Les éoliennes offshore, qui bénéficient de vents plus forts et réguliers loin des côtes, sont potentiellement plus productives que leurs homologues terrestres. Néanmoins, leur déploiement et leur répartition sur le territoire doivent être soigneusement planifiés, une responsabilité qui incombe à l’Etat. Le plus grand défi est de définir la future carte de l’énergie éolienne en mer. Avec ces trois parcs déjà en service, la France dispose actuellement d’une capacité de 1,5 gigawatt (GW), ce qui est peu comparé à l’objectif du « Pacte éolien en mer entre l’Etat et la filière »: atteindre 18 GW en 2035, puis 45 GW en 2050, dépassant ainsi la capacité des éoliennes terrestres. Pierre Peysson, président de la commission éolienne en mer du Syndicat des énergies renouvelables (SER), note que les Pays-Bas et l’Allemagne ont des objectifs encore plus élevés que la France, malgré leurs espaces maritimes plus réduits.
L’Etat français est en charge de nommer certaines entreprises ayant comme mission de déployer des initiatives. Que ces entreprises soient en groupes ou non, des offres publiques sont établies préalablement par la Commission de régulation de l’énergie, une autorité administrative indépendante. Au-delà de trois parcs énergétiques déjà en opération, il y a dix autres sites identifiés par le gouvernement. Six de ces sites ont déjà été attribués, tandis que les quatre restants sont toujours en attente de leur attribution. Tout cela pour une capacité globale de 10 GW.

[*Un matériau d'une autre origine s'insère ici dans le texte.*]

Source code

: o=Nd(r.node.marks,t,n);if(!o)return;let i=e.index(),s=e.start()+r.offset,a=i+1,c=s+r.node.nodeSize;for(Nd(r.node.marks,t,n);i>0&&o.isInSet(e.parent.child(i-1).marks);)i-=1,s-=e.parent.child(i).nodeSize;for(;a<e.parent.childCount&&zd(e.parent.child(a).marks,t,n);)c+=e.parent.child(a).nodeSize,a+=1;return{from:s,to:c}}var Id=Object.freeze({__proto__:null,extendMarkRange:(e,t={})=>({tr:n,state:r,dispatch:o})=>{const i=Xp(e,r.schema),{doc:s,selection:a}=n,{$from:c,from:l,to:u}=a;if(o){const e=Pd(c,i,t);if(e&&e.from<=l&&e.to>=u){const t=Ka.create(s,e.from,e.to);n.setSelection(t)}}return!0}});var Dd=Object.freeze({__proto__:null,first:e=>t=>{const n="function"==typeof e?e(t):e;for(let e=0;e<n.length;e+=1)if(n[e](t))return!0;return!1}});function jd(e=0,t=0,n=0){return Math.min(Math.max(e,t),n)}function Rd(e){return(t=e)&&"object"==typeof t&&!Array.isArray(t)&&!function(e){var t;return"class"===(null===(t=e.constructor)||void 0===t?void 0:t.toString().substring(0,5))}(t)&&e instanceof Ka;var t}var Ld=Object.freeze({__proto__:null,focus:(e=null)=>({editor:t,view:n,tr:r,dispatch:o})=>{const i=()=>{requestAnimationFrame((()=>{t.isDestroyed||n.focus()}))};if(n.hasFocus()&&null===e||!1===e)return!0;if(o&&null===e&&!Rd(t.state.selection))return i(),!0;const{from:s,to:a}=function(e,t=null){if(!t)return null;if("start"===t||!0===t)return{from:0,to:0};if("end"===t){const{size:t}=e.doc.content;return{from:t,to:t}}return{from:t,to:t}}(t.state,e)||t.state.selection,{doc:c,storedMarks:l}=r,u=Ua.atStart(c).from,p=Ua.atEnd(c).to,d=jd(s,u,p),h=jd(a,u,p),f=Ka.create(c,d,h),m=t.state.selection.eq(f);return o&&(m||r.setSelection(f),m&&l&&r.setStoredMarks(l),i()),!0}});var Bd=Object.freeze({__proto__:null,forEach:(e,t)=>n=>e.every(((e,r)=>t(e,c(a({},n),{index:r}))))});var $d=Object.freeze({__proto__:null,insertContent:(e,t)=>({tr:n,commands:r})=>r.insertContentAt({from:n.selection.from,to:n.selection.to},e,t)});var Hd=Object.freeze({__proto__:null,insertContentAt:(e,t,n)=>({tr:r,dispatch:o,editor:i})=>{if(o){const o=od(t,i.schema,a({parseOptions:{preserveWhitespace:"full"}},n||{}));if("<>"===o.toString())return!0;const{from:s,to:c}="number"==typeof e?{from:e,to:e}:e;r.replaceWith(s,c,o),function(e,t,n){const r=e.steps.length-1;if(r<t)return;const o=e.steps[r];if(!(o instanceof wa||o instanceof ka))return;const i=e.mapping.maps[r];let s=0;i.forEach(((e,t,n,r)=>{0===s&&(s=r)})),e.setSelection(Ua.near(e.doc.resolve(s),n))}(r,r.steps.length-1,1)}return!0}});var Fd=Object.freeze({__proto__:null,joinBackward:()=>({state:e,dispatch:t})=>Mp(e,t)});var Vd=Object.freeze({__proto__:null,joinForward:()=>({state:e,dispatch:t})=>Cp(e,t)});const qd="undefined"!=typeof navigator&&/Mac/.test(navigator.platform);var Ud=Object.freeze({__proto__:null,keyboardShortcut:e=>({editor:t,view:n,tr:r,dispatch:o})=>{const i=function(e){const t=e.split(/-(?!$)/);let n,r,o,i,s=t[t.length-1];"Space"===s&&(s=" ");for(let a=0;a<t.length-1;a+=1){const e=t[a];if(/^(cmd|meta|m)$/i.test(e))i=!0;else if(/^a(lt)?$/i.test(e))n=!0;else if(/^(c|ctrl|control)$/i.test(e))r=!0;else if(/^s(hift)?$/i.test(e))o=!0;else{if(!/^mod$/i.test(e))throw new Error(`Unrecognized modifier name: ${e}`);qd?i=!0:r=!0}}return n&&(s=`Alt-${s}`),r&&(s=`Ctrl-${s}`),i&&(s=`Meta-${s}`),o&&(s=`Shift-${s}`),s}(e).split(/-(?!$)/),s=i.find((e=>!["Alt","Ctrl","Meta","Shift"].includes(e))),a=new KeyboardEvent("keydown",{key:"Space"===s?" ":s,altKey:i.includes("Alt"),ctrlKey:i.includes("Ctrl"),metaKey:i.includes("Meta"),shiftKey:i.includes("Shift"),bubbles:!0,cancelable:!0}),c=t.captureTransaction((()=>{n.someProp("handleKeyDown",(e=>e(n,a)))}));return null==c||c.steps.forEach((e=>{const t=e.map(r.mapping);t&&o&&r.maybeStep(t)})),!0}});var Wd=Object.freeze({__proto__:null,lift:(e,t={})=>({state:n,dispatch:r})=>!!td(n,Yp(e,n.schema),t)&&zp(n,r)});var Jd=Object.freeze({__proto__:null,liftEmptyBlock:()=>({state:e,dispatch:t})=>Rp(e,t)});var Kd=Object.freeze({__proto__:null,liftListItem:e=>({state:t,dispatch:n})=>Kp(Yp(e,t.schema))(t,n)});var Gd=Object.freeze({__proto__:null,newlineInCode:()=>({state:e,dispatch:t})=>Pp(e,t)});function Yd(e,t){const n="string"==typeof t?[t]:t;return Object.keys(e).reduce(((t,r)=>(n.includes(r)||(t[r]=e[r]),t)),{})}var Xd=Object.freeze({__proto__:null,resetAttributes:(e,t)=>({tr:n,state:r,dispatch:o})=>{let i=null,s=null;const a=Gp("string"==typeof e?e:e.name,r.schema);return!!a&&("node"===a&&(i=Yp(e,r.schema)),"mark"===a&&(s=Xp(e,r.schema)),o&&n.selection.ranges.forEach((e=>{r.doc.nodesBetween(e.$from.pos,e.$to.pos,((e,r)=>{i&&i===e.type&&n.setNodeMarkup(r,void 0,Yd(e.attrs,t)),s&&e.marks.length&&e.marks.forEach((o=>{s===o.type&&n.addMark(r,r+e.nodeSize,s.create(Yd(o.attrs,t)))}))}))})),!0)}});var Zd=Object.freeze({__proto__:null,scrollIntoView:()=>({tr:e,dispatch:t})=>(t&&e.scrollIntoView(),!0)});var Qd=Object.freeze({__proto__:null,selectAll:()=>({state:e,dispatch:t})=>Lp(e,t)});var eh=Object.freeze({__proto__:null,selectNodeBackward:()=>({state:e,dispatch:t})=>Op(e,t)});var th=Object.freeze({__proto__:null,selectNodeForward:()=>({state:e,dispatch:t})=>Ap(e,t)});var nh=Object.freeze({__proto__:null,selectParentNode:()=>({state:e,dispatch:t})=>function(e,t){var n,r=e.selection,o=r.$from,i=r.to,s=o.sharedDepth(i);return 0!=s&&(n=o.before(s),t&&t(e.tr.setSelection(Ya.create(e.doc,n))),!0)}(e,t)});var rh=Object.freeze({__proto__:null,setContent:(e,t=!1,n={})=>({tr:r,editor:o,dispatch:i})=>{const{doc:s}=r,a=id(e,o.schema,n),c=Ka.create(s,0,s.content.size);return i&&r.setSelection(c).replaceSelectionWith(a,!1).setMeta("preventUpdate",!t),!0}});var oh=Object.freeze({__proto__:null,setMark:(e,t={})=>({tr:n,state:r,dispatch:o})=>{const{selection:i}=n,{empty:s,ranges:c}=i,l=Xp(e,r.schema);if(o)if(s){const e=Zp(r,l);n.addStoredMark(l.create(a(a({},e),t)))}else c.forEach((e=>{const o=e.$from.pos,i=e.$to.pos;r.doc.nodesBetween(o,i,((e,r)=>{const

Le plus grand défi est sans doute l’AO10, le dixième appel d’offre qui devrait représenter à lui seul une production d’environ 10 GW. Ce volume est sans précédent et exige une coordination pour de nombreux projets dispersés dans les quatre zones maritimes de la nation. Initialement prévu pour 2025, son lancement a été repoussé à 2026. « Nous n’avons plus de temps à perdre » déclare M. Peysson du SER.